存在証明の不可能性

■天使の証明 不存在証明の不可能性は悪魔の証明なんてカッコ良い名前まであって特別扱いですが,存在証明だって厳密なことをいえば不可能です。小悪魔の証明か天使の証明とでも呼んであげなければ不公平です。

■定義の問題
 存在証明は実例を一つ示せば済むと言われますが,そう簡単ではありません。例えば「白いカラス」の存在を示すには,先ず「白いカラス」の定義をしなければなりません。「これは白いカラスだ」と示しても,「いや,少し黒が入っているからグレーのカラスだ」と反論されるかも知れません。となると,明度の厳密な取り決めや,目は黒くて良いが,羽毛の○○%以上が白いこと,とか細かいことを言い出したら大変です。

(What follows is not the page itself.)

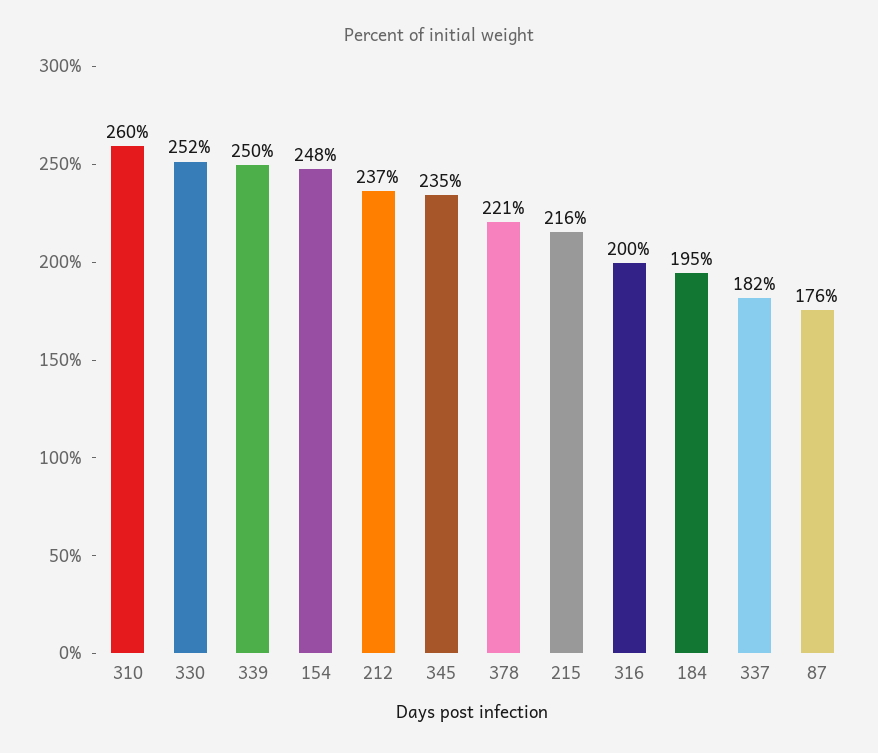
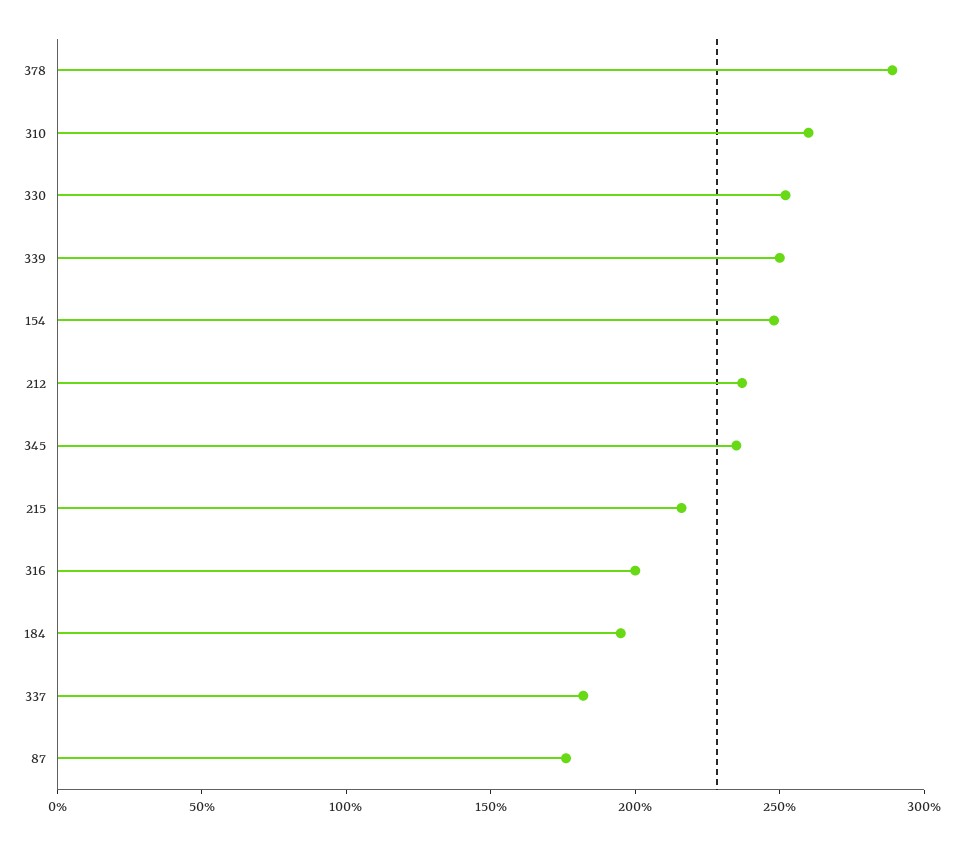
378: 221 -> 290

 存在証明の前段の定義段階から前に進まない可能性があります。果たしてその定義でよいかという疑問は永遠に決着しないでしょう。なので,適当なところで妥協せざるを得ませんが,そうなると厳密な存在証明といえるのか怪しいものです。

■測定誤差の問題
 定義の問題は解決出来たとしても,次に測定や観察の誤差の問題があります。白いカラスの様に見えているけど,見間違いの可能性も有ります。人間の目では信用出来ないので,測定機器を使うことにしましょう。それでも測定誤差の問題が有ります。誤差ゼロは有り得ませんので,許容誤差を決める必要があります。つまり,必ず測定の間違いはあると言うことです。もちろん,その可能性は非常に小さくできます。

 なお,誤差は一般に正規分布します。3σを超える誤差は皆無に近いですがゼロではありません。従ってどんな大きな誤差もあり得ます。誰がみたって白いカラスに見えていても実は真っ黒いカラスたっだということも絶対無いとはいえません。実際上そんなことを考えても仕方有りませんが,理屈的にはそうなります。

■程度問題
 以上の話は,屁理屈でイチャモンを付けているようなもので,実用レベルの証明なら簡単にできます。あくまで思弁的に厳密なことを言い出したらならばの話です。そしてそれは,悪魔の証明も全く同じです。実用レベルなら不存在の証明だって普通に行っています。

 要するに,存在証明と不存在証明の不可能性は程度問題に過ぎないと言うことです。普通は,不存在証明より存在証明の誤差がずっと小さいと言うだけです。重要なのはその誤差がどの程度かでしょう。どんなことでも不確実性は必ず有りますが,考えている事柄についてどの程度の精度が要求されるかを考えなければいけません。

 残念ながら,程度の概念のない言説をよく見かけます。「本当に危険が存在しないと言えるのか」,「本当に,非科学的と言えるのか」。答えは程度次第です。